Viewers looking for a reprieve in the flighty, wide-eyed Zooey Deschanel will be similarly disappointed, as although her character here begins innocent enough, it is obvious, after a graphic scene of vomiting and various scenes of crying and implied trysting, that she too has some serious mental and emotional issues going on. We get a slice of Happy's biological mother over the phone, drugged out of her wits in a cold marble condo in "Taos...wait, Florida," which tells us a little about her daughter's background, but not enough to explain everything.

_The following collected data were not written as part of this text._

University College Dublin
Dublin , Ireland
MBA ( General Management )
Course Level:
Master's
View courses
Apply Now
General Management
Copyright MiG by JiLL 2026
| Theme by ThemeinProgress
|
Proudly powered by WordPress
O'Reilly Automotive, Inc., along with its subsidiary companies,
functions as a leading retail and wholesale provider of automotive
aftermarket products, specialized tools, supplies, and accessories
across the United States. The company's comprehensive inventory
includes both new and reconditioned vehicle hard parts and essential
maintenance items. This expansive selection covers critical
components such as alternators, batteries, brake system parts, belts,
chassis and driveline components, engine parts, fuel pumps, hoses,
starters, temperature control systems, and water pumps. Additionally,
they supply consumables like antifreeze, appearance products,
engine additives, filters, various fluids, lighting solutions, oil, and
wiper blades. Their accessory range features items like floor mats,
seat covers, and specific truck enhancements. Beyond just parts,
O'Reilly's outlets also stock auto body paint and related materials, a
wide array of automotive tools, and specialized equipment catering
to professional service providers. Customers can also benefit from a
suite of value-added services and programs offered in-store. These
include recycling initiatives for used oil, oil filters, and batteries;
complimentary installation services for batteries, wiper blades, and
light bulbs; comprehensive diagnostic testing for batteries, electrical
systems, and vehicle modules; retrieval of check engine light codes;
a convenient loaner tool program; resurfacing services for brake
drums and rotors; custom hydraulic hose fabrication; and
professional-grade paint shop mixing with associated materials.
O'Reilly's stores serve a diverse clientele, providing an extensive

But that's where Gigantic works best, I think, -in its cryptic treatment of these characters. The viewer is almost never certain what is going on inside anyone's head, perhaps least of all, the director's. What to make of the title, for example? Nothing in this film, outside of John Goodman, is really all that gigantic. There is a loose motif of lab rats swimming for their lives vs. "resigning" to their fates and drowning, repeated in the skinny-dip and Weathersby's fights with his stalker, but the film ends on a conspicuously dry, happy and sentimental note. Such deliberate obfuscation of message and abrupt change in tonality probably doesn't resonate with the majority of moviegoers, but this is an indie film, so it doesn't have to. I found Gigantic to be an intriguing and promising work from a new director, even if it is a little too dependent on Wes Anderson for its themes.

In Sum: Fucked-up, funny and sexy, but slow-burning and clearly influenced by Wes Anderson, Gigantic is a worthy endeavor from a first time writer/director.